EXTRACT PROVIDED Block Start
= List of BBC radio stations =

This is a list of national, regional and local radio stations owned by the BBC in the United Kingdom.

==List of national radio stations==
All stations are available via BBC Sounds and online platforms.

| Logo | Name | Format | AM kHz | FM MHz | DAB | FreeviewFreesat | Sky | Virgin Media |
|  | BBC Radio 1 | Youth-orientated music | — | 97.1–99.7 | 12B | 700 | 0101 | 901 |
|  | BBC Radio 1 Anthems | Nostalgic and classic popular music | — | — | 12B | — | — | — |
|  | BBC Radio 1 Dance | Electronic dance music | — | — | 12B | — | — | — |
|  | BBC Radio 1Xtra | Black contemporary music | — | — | 12B | 701 | 0127 | 907 |
|  | BBC Radio 2 | Adult-orientated music | — | 88.1–90.2 | 12B | 702 | 0102 | 902 |
|  | BBC Radio 3 | Classical, jazz and world music and culture | — | 90.2–92.6 | 12B | 703 | 0103 | 903 |
|  | BBC Radio 3 Unwind | Classical and meditation music | — | — | 12B | — | — | — |
|  | BBC Radio 4 | Spoken-word programming | — | 92.5–96.1 103.5–104.9 | 12B | 704 | 0104 | 904 |
|  | BBC Radio 4 Extra | Archive programming | — | — | 12B | 708 | 0126 | 910 |
|  | BBC Radio 5 Live | News, current affairs, discussion and sport | MW 693 909 990 (Wales) | — | 12B | 705 | 0105 | 905 |
Also on BBC Local Radio, BBC Radio Scotland, BBC Radio Wales and BBC Radio Ulster overnight
|  | BBC Radio 5 Sports Extra | Additional sports coverage | — | — | 12B | 706 | 0131 | 908 |
|  | BBC Radio 6 Music | Alternative music | — | — | 12B | 707 | 0120 | 909 |
|  | BBC Radio 6 Indie Forever | Indie music | — | — | — | — | — | — |
|  | BBC Asian Network | Station for the British Asian community | MW 828 837 1449 1458 | — | 12B | 709 | 0109 | 912 |
|  | BBC World Service | International radio station for news and current affairs | — | — | 12B | 710711 | 0115 | 906 |
Also on BBC Radio 4 and BBC Radio Cymru overnight Available worldwide on various other platforms

==List of regional radio stations==
Channels numbers below are valid within the relevant region. Outside each region, channel numbers may differ, or may not be available, dependent on platform.
EXTRACT PROVIDED Block End
→ **REQUIRED TASKS**:
1) Shorten the paragraph of the BBC radio stations list that begins "Channels numbers below are valid," keeping its main facts.
2) Output the part of the BBC radio stations list from "This is a list" up to and including "and online platforms." without changing anything.
ENTRIES PROVIDED Block Start
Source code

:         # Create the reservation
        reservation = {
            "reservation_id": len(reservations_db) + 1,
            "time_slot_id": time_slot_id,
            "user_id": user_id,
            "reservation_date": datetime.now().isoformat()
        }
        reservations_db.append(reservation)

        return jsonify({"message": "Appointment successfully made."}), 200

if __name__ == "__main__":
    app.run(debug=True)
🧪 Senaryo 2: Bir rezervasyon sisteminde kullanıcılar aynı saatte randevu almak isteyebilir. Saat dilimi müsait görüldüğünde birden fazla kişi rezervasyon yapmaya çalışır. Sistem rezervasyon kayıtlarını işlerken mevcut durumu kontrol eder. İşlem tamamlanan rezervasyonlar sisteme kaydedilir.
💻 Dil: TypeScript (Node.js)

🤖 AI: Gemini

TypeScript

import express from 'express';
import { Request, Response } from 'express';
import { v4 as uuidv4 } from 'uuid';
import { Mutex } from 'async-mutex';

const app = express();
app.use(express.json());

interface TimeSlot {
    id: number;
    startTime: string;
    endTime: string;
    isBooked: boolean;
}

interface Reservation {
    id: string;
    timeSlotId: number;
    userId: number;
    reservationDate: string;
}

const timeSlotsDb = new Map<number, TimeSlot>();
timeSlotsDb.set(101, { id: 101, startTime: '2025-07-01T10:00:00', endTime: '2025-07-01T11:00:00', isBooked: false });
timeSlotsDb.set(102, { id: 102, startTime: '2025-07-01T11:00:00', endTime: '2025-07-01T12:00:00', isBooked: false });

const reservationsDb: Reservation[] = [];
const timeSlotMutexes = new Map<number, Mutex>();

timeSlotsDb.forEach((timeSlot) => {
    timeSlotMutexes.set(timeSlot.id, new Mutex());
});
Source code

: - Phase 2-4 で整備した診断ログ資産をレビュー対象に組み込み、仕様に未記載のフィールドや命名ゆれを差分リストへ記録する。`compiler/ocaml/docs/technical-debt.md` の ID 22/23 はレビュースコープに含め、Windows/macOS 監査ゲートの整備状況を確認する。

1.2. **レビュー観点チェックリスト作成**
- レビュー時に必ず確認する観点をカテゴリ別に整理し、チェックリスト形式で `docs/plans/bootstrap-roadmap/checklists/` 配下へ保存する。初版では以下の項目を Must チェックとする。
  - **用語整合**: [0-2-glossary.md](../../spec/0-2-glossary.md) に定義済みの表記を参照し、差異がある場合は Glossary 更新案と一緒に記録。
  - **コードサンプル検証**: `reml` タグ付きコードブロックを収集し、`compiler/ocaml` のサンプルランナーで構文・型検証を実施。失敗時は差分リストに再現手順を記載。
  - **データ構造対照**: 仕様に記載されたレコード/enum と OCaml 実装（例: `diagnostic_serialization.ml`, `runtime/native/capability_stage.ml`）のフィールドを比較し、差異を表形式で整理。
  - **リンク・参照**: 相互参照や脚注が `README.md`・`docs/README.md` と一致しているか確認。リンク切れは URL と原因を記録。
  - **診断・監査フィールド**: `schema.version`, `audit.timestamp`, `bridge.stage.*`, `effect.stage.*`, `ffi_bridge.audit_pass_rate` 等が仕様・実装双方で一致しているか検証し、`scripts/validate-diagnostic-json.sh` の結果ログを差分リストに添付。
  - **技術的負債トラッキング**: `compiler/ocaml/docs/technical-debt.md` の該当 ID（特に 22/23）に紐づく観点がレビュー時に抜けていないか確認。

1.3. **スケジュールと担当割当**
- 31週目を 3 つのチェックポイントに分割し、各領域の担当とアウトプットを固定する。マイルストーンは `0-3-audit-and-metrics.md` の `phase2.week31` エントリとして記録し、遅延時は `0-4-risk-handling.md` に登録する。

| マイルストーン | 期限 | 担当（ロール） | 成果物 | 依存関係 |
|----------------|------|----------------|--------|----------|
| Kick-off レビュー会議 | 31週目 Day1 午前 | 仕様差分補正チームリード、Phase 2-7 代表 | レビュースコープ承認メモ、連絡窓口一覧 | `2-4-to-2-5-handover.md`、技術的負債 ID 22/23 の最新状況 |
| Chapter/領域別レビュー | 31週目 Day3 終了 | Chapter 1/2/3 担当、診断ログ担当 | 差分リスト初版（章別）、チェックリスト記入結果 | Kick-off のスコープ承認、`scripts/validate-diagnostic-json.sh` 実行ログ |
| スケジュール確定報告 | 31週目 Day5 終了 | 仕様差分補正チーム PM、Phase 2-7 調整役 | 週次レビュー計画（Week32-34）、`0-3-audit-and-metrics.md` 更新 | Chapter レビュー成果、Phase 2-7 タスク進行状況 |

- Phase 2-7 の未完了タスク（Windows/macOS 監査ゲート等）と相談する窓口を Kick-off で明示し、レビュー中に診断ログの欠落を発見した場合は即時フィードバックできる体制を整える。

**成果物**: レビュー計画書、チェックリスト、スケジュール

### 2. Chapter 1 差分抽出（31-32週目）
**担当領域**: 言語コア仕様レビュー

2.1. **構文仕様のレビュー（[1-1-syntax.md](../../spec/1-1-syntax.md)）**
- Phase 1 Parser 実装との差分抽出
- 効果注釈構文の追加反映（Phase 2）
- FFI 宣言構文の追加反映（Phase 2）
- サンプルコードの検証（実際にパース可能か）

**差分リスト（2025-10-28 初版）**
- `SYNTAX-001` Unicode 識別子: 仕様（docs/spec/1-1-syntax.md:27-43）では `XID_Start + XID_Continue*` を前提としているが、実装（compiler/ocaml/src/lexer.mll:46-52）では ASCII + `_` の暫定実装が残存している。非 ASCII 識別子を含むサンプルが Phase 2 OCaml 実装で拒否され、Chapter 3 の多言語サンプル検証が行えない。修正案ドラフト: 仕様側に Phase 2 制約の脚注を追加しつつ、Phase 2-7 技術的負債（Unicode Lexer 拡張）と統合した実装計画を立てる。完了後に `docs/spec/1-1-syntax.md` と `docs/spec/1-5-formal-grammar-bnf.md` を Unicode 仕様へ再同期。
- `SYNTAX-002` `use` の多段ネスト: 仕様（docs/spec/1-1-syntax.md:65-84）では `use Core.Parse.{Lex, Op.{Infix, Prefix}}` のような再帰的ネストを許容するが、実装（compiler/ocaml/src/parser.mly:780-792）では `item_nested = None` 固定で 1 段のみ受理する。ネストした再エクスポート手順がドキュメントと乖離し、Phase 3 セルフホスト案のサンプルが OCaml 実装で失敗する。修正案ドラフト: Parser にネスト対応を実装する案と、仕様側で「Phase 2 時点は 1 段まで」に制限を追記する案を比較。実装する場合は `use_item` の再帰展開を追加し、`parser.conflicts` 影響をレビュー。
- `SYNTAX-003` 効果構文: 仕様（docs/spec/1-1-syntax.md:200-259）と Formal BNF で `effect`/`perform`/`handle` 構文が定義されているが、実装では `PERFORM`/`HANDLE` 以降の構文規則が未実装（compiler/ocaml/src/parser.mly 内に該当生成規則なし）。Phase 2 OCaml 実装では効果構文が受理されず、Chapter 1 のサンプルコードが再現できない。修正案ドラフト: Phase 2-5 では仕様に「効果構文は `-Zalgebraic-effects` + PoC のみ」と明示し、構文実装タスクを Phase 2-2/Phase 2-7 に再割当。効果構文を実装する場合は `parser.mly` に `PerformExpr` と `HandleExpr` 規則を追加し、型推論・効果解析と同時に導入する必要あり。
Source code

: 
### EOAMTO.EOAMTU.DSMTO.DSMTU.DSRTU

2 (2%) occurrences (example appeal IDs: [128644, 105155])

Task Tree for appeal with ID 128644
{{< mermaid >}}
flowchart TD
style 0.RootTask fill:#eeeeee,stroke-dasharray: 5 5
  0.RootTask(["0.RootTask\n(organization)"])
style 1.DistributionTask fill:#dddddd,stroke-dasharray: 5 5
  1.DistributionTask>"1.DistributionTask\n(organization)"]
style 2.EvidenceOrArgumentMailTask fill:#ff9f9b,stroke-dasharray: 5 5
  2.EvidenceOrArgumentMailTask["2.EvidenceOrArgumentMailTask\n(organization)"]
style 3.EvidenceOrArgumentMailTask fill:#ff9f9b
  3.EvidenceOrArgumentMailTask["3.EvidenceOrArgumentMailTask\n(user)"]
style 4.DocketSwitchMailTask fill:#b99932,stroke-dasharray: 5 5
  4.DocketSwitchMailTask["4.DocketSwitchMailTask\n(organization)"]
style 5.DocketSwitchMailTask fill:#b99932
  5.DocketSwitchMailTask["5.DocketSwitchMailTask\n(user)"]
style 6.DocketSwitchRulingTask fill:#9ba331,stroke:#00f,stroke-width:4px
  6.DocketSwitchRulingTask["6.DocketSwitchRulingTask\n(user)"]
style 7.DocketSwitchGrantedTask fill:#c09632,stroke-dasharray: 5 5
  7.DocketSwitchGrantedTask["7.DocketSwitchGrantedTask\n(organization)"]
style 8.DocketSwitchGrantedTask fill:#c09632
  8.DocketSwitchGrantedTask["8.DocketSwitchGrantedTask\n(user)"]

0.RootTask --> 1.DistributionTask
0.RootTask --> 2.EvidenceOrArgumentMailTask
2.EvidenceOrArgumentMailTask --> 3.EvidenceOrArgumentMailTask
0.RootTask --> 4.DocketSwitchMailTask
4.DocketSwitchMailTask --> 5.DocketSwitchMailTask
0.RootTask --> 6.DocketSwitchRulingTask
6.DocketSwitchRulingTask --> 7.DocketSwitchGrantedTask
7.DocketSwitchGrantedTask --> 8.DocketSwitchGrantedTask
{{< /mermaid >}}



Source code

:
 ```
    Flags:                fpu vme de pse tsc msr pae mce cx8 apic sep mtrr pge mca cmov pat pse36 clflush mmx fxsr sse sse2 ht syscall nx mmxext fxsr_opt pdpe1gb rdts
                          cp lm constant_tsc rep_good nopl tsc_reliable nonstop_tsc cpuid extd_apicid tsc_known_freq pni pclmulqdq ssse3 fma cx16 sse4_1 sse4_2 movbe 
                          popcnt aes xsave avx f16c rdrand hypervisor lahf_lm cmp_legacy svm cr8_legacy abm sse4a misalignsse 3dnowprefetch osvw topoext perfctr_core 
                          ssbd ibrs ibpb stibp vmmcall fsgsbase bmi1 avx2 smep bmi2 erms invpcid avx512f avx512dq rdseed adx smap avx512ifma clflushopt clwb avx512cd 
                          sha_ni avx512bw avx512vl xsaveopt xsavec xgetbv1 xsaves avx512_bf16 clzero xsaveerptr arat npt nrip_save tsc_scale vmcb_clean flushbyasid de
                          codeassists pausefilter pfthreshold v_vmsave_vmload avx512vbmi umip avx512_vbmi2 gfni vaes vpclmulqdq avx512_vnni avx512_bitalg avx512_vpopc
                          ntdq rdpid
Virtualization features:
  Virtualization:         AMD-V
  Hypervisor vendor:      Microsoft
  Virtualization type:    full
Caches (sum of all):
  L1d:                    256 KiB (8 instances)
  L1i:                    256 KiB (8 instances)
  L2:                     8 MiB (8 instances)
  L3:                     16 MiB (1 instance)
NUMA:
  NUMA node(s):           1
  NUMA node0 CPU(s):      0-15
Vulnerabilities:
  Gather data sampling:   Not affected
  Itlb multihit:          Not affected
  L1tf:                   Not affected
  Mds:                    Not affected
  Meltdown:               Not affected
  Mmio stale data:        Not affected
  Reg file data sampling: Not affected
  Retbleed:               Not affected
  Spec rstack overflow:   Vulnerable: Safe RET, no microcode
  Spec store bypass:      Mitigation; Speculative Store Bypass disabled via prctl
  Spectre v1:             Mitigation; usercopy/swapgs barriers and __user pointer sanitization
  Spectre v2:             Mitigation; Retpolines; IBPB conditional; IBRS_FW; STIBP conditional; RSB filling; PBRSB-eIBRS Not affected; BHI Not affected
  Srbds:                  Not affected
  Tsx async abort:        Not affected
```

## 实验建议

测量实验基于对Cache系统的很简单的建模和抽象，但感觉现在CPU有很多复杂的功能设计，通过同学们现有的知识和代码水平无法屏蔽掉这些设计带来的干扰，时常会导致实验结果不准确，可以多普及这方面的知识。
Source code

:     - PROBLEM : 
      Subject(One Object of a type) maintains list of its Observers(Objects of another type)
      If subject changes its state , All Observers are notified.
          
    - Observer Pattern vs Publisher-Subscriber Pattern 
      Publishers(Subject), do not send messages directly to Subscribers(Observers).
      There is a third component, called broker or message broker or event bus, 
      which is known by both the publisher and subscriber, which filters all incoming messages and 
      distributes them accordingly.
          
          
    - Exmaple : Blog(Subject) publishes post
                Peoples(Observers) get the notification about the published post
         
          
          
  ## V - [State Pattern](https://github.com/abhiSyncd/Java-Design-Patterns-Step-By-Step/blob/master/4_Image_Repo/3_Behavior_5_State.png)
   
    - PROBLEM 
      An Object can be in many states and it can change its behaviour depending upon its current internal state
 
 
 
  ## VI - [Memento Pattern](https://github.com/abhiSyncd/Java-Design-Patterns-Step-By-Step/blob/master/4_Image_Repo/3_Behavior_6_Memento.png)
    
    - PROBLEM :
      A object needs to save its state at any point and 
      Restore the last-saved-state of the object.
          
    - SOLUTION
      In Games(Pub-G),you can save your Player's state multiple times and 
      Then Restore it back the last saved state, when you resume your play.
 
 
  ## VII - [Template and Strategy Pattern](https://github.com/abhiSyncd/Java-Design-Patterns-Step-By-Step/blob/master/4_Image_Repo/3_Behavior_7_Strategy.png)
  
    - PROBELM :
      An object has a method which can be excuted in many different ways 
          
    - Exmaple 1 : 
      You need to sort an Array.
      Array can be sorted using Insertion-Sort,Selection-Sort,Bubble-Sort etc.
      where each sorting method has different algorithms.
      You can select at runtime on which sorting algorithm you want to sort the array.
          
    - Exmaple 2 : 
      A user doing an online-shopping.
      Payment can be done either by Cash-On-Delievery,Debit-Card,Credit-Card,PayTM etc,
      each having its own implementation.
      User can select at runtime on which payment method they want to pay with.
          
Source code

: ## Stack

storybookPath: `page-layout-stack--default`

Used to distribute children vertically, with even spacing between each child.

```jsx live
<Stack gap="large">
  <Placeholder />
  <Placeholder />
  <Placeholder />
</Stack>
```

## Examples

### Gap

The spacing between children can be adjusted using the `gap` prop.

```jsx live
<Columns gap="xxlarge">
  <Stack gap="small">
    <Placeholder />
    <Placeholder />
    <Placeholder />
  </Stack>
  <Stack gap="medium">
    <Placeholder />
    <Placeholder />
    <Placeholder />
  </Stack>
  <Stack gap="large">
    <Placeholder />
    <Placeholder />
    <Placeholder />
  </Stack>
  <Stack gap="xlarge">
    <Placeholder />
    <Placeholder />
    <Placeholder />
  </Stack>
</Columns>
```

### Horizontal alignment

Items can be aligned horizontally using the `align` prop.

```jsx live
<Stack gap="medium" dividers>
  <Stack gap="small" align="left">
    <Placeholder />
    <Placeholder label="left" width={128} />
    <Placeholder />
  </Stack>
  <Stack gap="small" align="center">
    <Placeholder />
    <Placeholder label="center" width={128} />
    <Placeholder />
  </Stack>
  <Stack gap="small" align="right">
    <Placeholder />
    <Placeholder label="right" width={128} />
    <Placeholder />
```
ENTRIES PROVIDED Block End
→ **SOLUTIONS TO EACH TASK**:
1) The listed channel numbers apply within each region. Outside it, they may differ or be unavailable, depending on the platform.

2)
This is a list of national, regional and local radio stations owned by the BBC in the United Kingdom.

==List of national radio stations==
All stations are available via BBC Sounds and online platforms.